More than 200,000 people owned inexpensive apartments that had been built or renovated in areas that had rioted in 1977. People whose homes are appreciating are unlikely arsonists. Furthermore, New York’s policing had improved. The blackout came when merchants were in their stores, and millions of people were walking home. The economic impact of the 2003 blackout was much greater for commerce and industry than for households. All businesses from Detroit to Long Island were affected. At John F. Kennedy Airport, 50,000 bags could not be scanned, located, or returned to their owners, whose flights were canceled. More than 70 automobile and auto-parts plants shut down, sending 100,000 workers home. Eight oil refineries stopped production, and the main pipeline carrying Canadian oil to the United States stopped pumping. Steel plants lost batches of molten iron that had to be dumped into slag pits, and it took four days to resume production. At food-processing plants, tons of meat, fruit, and vegetables rotted. The average cost of a power loss was almost $60,000 per hour per business, but some corporations lost as much as a million dollars an hour. White-collar work losses, meanwhile, were often instantaneous and usually irretrievable. All unsaved data and many emails were lost.

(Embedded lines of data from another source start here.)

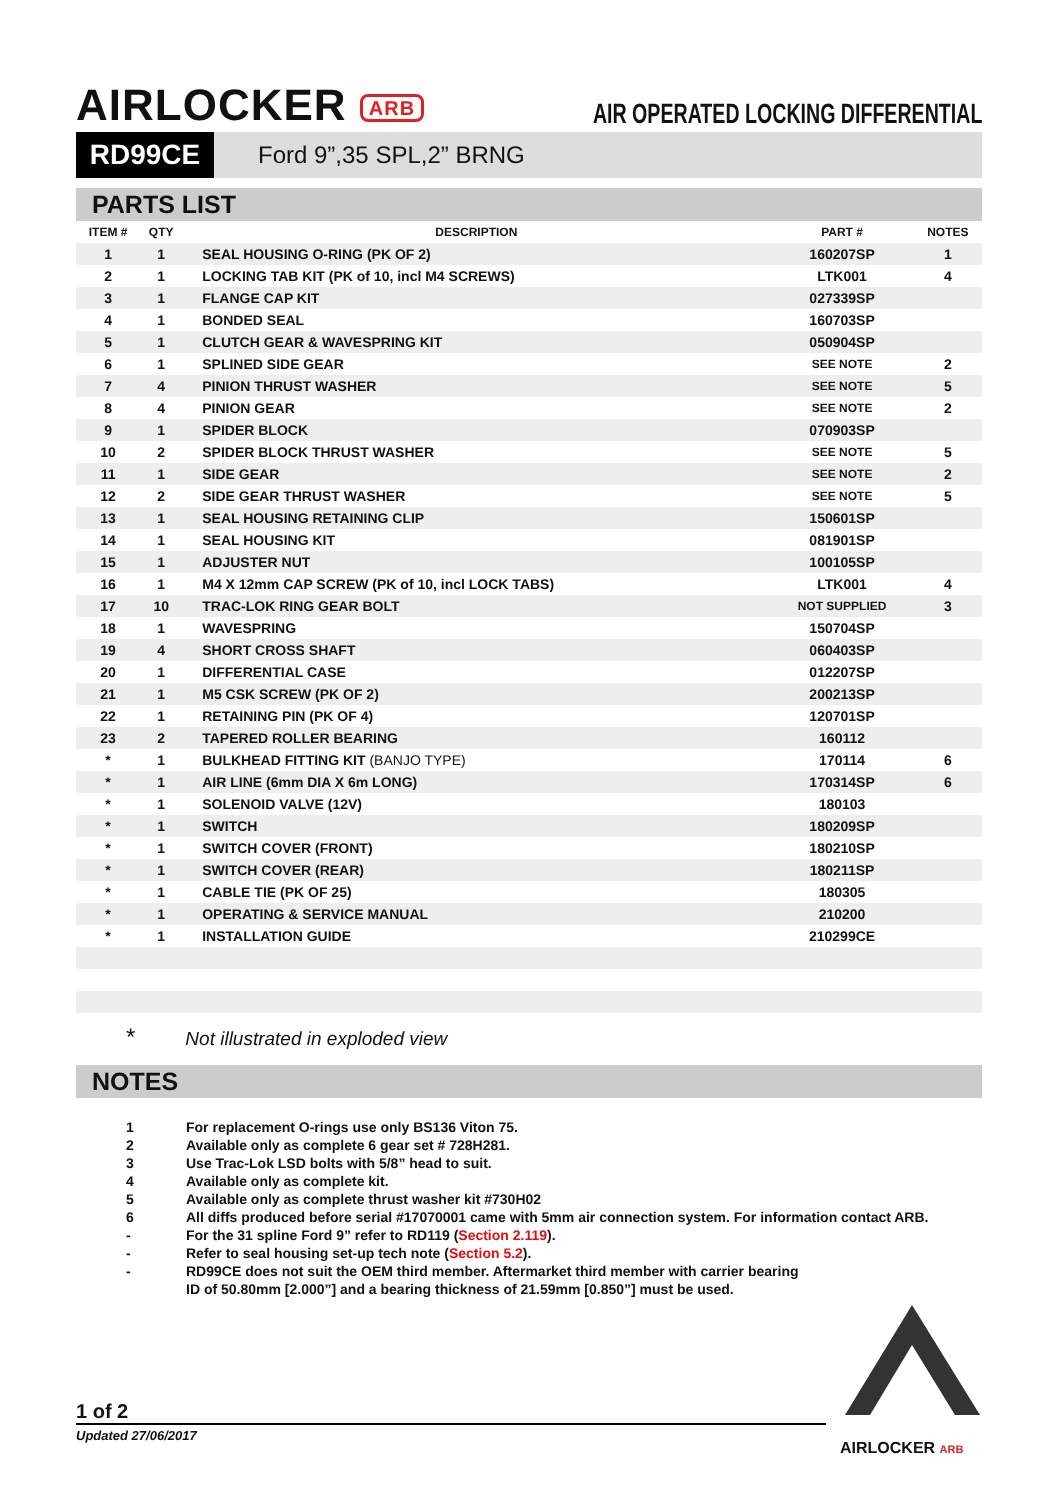AIRLOCKER ARB
AIR OPERATED LOCKING DIFFERENTIAL
RD99CE
Ford 9”,35 SPL,2” BRNG
PARTS LIST
| ITEM # | QTY | DESCRIPTION | PART # | NOTES |
| --- | --- | --- | --- | --- |
| 1 | 1 | SEAL HOUSING O-RING (PK OF 2) | 160207SP | 1 |
| 2 | 1 | LOCKING TAB KIT (PK of 10, incl M4 SCREWS) | LTK001 | 4 |
| 3 | 1 | FLANGE CAP KIT | 027339SP | |
| 4 | 1 | BONDED SEAL | 160703SP | |
| 5 | 1 | CLUTCH GEAR & WAVESPRING KIT | 050904SP | |
| 6 | 1 | SPLINED SIDE GEAR | SEE NOTE | 2 |
| 7 | 4 | PINION THRUST WASHER | SEE NOTE | 5 |
| 8 | 4 | PINION GEAR | SEE NOTE | 2 |
| 9 | 1 | SPIDER BLOCK | 070903SP | |
| 10 | 2 | SPIDER BLOCK THRUST WASHER | SEE NOTE | 5 |
| 11 | 1 | SIDE GEAR | SEE NOTE | 2 |
| 12 | 2 | SIDE GEAR THRUST WASHER | SEE NOTE | 5 |
| 13 | 1 | SEAL HOUSING RETAINING CLIP | 150601SP | |
| 14 | 1 | SEAL HOUSING KIT | 081901SP | |
| 15 | 1 | ADJUSTER NUT | 100105SP | |
| 16 | 1 | M4 X 12mm CAP SCREW (PK of 10, incl LOCK TABS) | LTK001 | 4 |
| 17 | 10 | TRAC-LOK RING GEAR BOLT | NOT SUPPLIED | 3 |
| 18 | 1 | WAVESPRING | 150704SP | |
| 19 | 4 | SHORT CROSS SHAFT | 060403SP | |
| 20 | 1 | DIFFERENTIAL CASE | 012207SP | |
| 21 | 1 | M5 CSK SCREW (PK OF 2) | 200213SP | |
| 22 | 1 | RETAINING PIN (PK OF 4) | 120701SP | |
| 23 | 2 | TAPERED ROLLER BEARING | 160112 | |
| * | 1 | BULKHEAD FITTING KIT (BANJO TYPE) | 170114 | 6 |
| * | 1 | AIR LINE (6mm DIA X 6m LONG) | 170314SP | 6 |
| * | 1 | SOLENOID VALVE (12V) | 180103 | |
| * | 1 | SWITCH | 180209SP | |
| * | 1 | SWITCH COVER (FRONT) | 180210SP | |
| * | 1 | SWITCH COVER (REAR) | 180211SP | |
| * | 1 | CABLE TIE (PK OF 25) | 180305 | |
| * | 1 | OPERATING & SERVICE MANUAL | 210200 | |
| * | 1 | INSTALLATION GUIDE | 210299CE | |
* Not illustrated in exploded view
NOTES
1 For replacement O-rings use only BS136 Viton 75.
2 Available only as complete 6 gear set # 728H281.
3 Use Trac-Lok LSD bolts with 5/8” head to suit.
4 Available only as complete kit.
5 Available only as complete thrust washer kit #730H02
6 All diffs produced before serial #17070001 came with 5mm air connection system. For information contact ARB.
- For the 31 spline Ford 9” refer to RD119 (Section 2.119).
- Refer to seal housing set-up tech note (Section 5.2).
- RD99CE does not suit the OEM third member. Aftermarket third member with carrier bearing
ID of 50.80mm [2.000”] and a bearing thickness of 21.59mm [0.850”] must be used.
1 of 2
Updated 27/06/2017
AIRLOCKER ARB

The power failure exposed just how dependent on electricity American society had become.
Human beings are no longer awed by the immense changes electrification made possible in lighting, manufacturing, transportation, and domestic life, and few are concerned that nations have become so dependent upon electricity — perhaps because it now seems to have been always already there. The wall switch and the light socket seem natural, a power failure unnatural. People notice electricity only in its absence. Blackouts, after all, are breaks in the flow of social time. Each time one occurs, we confront our essential condition — not as isolated individuals, but as a community that increasingly binds itself together with electrical wires and signals.
David E. Nye is Professor of American History at the University of Southern Denmark. He is the author of several books, including “American Illuminations,” “Electrifying America,” and “When the Lights Went Out,” a trilogy of works that form a collective history of electricity and lighting in the United States.
Correction: An earlier version of this article erroneously stated that explosives were discovered at the Point Beach Nuclear Plant between 1969 and 1971.